Extracted records:
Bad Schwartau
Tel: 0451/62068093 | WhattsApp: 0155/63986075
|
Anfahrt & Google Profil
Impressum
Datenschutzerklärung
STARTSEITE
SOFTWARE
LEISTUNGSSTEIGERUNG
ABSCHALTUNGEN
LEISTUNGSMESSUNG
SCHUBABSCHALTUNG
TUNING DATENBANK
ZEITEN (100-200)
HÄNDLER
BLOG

• [TASK] Exactly reproduce the lines from the one containing "LEISTUNGSMESSUNG" through the end of the records, and only those lines.

• [OUTPUT]
LEISTUNGSMESSUNG
SCHUBABSCHALTUNG
TUNING DATENBANK
ZEITEN (100-200)
HÄNDLER
BLOG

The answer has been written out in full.